------ Input
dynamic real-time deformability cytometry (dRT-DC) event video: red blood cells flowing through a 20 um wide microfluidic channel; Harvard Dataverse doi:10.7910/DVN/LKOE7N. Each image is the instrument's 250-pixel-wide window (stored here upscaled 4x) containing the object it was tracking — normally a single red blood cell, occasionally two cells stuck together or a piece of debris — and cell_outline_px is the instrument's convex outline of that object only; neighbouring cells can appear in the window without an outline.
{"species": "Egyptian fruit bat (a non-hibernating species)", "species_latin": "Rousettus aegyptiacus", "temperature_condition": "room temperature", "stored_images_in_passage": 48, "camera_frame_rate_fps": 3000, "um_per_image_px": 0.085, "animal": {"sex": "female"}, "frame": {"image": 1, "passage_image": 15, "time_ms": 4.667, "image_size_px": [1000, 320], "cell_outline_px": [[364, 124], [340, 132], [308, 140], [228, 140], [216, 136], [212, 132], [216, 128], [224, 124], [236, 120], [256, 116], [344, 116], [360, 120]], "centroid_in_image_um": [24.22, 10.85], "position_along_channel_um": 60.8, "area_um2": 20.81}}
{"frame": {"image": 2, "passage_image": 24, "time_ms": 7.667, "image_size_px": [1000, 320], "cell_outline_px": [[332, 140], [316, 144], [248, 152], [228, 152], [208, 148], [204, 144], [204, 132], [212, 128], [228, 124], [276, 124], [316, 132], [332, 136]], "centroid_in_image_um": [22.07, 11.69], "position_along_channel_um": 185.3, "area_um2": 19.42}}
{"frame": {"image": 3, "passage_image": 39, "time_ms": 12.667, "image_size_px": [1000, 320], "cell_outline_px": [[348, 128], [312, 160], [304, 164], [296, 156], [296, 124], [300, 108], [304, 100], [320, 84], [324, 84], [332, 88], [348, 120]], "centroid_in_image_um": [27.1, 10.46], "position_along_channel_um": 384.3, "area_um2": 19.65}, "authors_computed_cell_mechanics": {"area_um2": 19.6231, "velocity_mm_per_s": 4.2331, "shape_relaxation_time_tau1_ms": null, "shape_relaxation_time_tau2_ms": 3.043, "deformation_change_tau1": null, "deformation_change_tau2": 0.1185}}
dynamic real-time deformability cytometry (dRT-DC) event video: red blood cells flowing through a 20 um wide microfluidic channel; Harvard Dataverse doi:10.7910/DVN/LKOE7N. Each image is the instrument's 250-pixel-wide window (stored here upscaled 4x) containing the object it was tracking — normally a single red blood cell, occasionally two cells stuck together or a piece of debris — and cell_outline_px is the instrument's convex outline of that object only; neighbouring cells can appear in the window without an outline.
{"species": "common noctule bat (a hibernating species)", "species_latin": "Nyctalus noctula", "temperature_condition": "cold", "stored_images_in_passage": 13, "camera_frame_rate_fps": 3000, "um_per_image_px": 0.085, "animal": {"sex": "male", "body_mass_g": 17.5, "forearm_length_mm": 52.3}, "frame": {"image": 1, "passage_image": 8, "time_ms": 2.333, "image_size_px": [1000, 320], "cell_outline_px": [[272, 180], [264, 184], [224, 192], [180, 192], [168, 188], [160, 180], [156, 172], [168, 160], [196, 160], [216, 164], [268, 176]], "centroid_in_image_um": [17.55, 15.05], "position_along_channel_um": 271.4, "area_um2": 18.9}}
------------
Set down all of the records shown above once more, exactly.

dynamic real-time deformability cytometry (dRT-DC) event video: red blood cells flowing through a 20 um wide microfluidic channel; Harvard Dataverse doi:10.7910/DVN/LKOE7N. Each image is the instrument's 250-pixel-wide window (stored here upscaled 4x) containing the object it was tracking — normally a single red blood cell, occasionally two cells stuck together or a piece of debris — and cell_outline_px is the instrument's convex outline of that object only; neighbouring cells can appear in the window without an outline.
{"species": "Egyptian fruit bat (a non-hibernating species)", "species_latin": "Rousettus aegyptiacus", "temperature_condition": "room temperature", "stored_images_in_passage": 48, "camera_frame_rate_fps": 3000, "um_per_image_px": 0.085, "animal": {"sex": "female"}, "frame": {"image": 1, "passage_image": 15, "time_ms": 4.667, "image_size_px": [1000, 320], "cell_outline_px": [[364, 124], [340, 132], [308, 140], [228, 140], [216, 136], [212, 132], [216, 128], [224, 124], [236, 120], [256, 116], [344, 116], [360, 120]], "centroid_in_image_um": [24.22, 10.85], "position_along_channel_um": 60.8, "area_um2": 20.81}}
{"frame": {"image": 2, "passage_image": 24, "time_ms": 7.667, "image_size_px": [1000, 320], "cell_outline_px": [[332, 140], [316, 144], [248, 152], [228, 152], [208, 148], [204, 144], [204, 132], [212, 128], [228, 124], [276, 124], [316, 132], [332, 136]], "centroid_in_image_um": [22.07, 11.69], "position_along_channel_um": 185.3, "area_um2": 19.42}}
{"frame": {"image": 3, "passage_image": 39, "time_ms": 12.667, "image_size_px": [1000, 320], "cell_outline_px": [[348, 128], [312, 160], [304, 164], [296, 156], [296, 124], [300, 108], [304, 100], [320, 84], [324, 84], [332, 88], [348, 120]], "centroid_in_image_um": [27.1, 10.46], "position_along_channel_um": 384.3, "area_um2": 19.65}, "authors_computed_cell_mechanics": {"area_um2": 19.6231, "velocity_mm_per_s": 4.2331, "shape_relaxation_time_tau1_ms": null, "shape_relaxation_time_tau2_ms": 3.043, "deformation_change_tau1": null, "deformation_change_tau2": 0.1185}}
dynamic real-time deformability cytometry (dRT-DC) event video: red blood cells flowing through a 20 um wide microfluidic channel; Harvard Dataverse doi:10.7910/DVN/LKOE7N. Each image is the instrument's 250-pixel-wide window (stored here upscaled 4x) containing the object it was tracking — normally a single red blood cell, occasionally two cells stuck together or a piece of debris — and cell_outline_px is the instrument's convex outline of that object only; neighbouring cells can appear in the window without an outline.
{"species": "common noctule bat (a hibernating species)", "species_latin": "Nyctalus noctula", "temperature_condition": "cold", "stored_images_in_passage": 13, "camera_frame_rate_fps": 3000, "um_per_image_px": 0.085, "animal": {"sex": "male", "body_mass_g": 17.5, "forearm_length_mm": 52.3}, "frame": {"image": 1, "passage_image": 8, "time_ms": 2.333, "image_size_px": [1000, 320], "cell_outline_px": [[272, 180], [264, 184], [224, 192], [180, 192], [168, 188], [160, 180], [156, 172], [168, 160], [196, 160], [216, 164], [268, 176]], "centroid_in_image_um": [17.55, 15.05], "position_along_channel_um": 271.4, "area_um2": 18.9}}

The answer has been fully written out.